Tuesday, March 10, 2015

Planning The Perfect Routine (or, when bunnies are bound to attack)

It was a whopping 50 degrees here in northern Wisconsin and felt downright hot outside. Such a departure from the previous -20 degree nights and 5 degree days. We actually popped a window and felt warm, fresh air for the first time since September.

Spring, for me, means the arrival of warmer weather, puddles, and happier dispositions. It also marks my annual "getting out of here" vacation.

I'll be gone all next week (hint, hint: no new blog post next week - take a break for yourself, too) catching some much needed warmer temps in the southern portion of the USA.

To prepare for this trip, I had to write something new. A care instruction sheet for the person watching my rabbit while I'm away.

It was not more than a page and consisted mostly of bullet points detailing her morning, afternoon, and evening routines, and yet, it was one of the most important pieces I'd ever written. Without this care instruction sheet, the bunny-sitter would have no idea how to properly care for Bun. Without being able to read through her routine, the sitter would not understand why Bun was biting his ankles profusely at seven o'clock in the evening. Without a perfectly understandable and direct care sheet, the unneeded stress inflicted upon the sitter and my Bun would be immense.

And it hit me that something so mundane as writing out a daily routine could mean a great deal if done improperly.
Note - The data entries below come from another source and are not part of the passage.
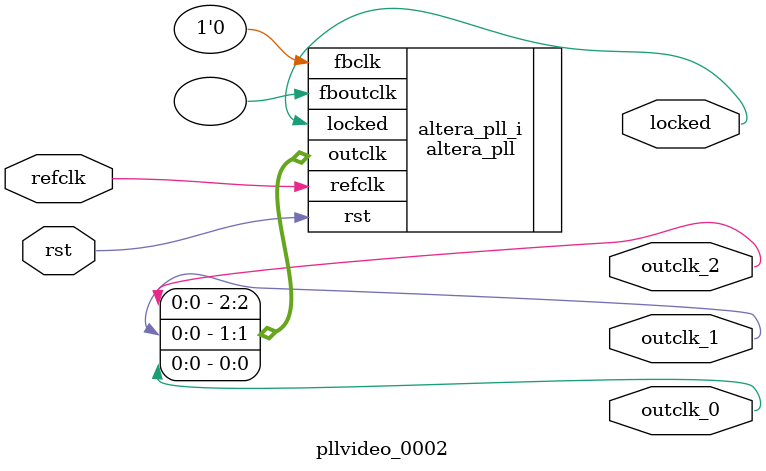
<source format=v>
`timescale 1ns/10ps
module  pllvideo_0002(

	// interface 'refclk'
	input wire refclk,

	// interface 'reset'
	input wire rst,

	// interface 'outclk0'
	output wire outclk_0,

	// interface 'outclk1'
	output wire outclk_1,

	// interface 'outclk2'
	output wire outclk_2,

	// interface 'locked'
	output wire locked
);

	altera_pll #(
		.fractional_vco_multiplier("false"),
		.reference_clock_frequency("50.0 MHz"),
		.operation_mode("direct"),
		.number_of_clocks(3),
		.output_clock_frequency0("28.636363 MHz"),
		.phase_shift0("0 ps"),
		.duty_cycle0(50),
		.output_clock_frequency1("57.272727 MHz"),
		.phase_shift1("0 ps"),
		.duty_cycle1(50),
		.output_clock_frequency2("3.579545 MHz"),
		.phase_shift2("0 ps"),
		.duty_cycle2(50),
		.output_clock_frequency3("0 MHz"),
		.phase_shift3("0 ps"),
		.duty_cycle3(50),
		.output_clock_frequency4("0 MHz"),
		.phase_shift4("0 ps"),
		.duty_cycle4(50),
		.output_clock_frequency5("0 MHz"),
		.phase_shift5("0 ps"),
		.duty_cycle5(50),
		.output_clock_frequency6("0 MHz"),
		.phase_shift6("0 ps"),
		.duty_cycle6(50),
		.output_clock_frequency7("0 MHz"),
		.phase_shift7("0 ps"),
		.duty_cycle7(50),
		.output_clock_frequency8("0 MHz"),
		.phase_shift8("0 ps"),
		.duty_cycle8(50),
		.output_clock_frequency9("0 MHz"),
		.phase_shift9("0 ps"),
		.duty_cycle9(50),
		.output_clock_frequency10("0 MHz"),
		.phase_shift10("0 ps"),
		.duty_cycle10(50),
		.output_clock_frequency11("0 MHz"),
		.phase_shift11("0 ps"),
		.duty_cycle11(50),
		.output_clock_frequency12("0 MHz"),
		.phase_shift12("0 ps"),
		.duty_cycle12(50),
		.output_clock_frequency13("0 MHz"),
		.phase_shift13("0 ps"),
		.duty_cycle13(50),
		.output_clock_frequency14("0 MHz"),
		.phase_shift14("0 ps"),
		.duty_cycle14(50),
		.output_clock_frequency15("0 MHz"),
		.phase_shift15("0 ps"),
		.duty_cycle15(50),
		.output_clock_frequency16("0 MHz"),
		.phase_shift16("0 ps"),
		.duty_cycle16(50),
		.output_clock_frequency17("0 MHz"),
		.phase_shift17("0 ps"),
		.duty_cycle17(50),
		.pll_type("General"),
		.pll_subtype("General")
	) altera_pll_i (
		.rst	(rst),
		.outclk	({outclk_2, outclk_1, outclk_0}),
		.locked	(locked),
		.fboutclk	( ),
		.fbclk	(1'b0),
		.refclk	(refclk)
	);
endmodule


</source>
In the moment I reread the care instructions before printing a few copies (in case the first copy was lost, then the backup lost, and the backup's backup lost) I thought of my protagonists daily routines. No doubt he/she has one. Perhaps it's like my rabbit's and takes up, in single spaced font, an entire page. Perhaps their routine is less of an all-day occurrence and more of a morning ritual and bedtime custom.

Perhaps your protagonists lives are so unpredictable that they are reduced to single days in a week - I do laundry on Saturday...I eat fish on Fridays...I get coffee the first Monday of every month...no post on Sundays.

Whatever it is, your protagonists, like my Bun, expect their daily routine to go uninterrupted. And it is when there is an interruption that we have a story on our hands.


So, here's the steps I want you to take:

1. Write down your protagonist's daily routine. If it was the best, most predictable week of their lives, what would they do in the morning, afternoon, and evening of every day? What would their "normal" look like.

2. Implement your inciting incident. What throws the routine out of whack?

3. Document how this will interrupt the protagonist's natural flow of their routine. How will they react to this? What will they do to get things back to their normal?


Trust me, it's one thing to think you know their routine and quite another to have it sitting in front of you. When writing out Bun's routine, I'd thought it'd be simple: feed her this food at this time, clean her soiled litter box, give her cuddles, etc. But actually writing it out in detail caused me to truly focus on how much of a scientific method we have to our coexistence. Your protagonists will have this as well if you intend to make them real, tangible, believable people.

As the weather warms and you air out your house, take the time to stop and air out your novel and its main characters, too. Dive deep into what makes them them. If you do it now, it'll save you a lot of headaches down the road when you're revising for the umpteenth time and still can't get Janet's reaction to event X down pat, or when you're on a twenty-hour car ride to another state and the rabbit sitter can't find the correct bag of veg in the fridge to feed your starving Bun.

Do your planning now. Reap the rewards and relaxation later.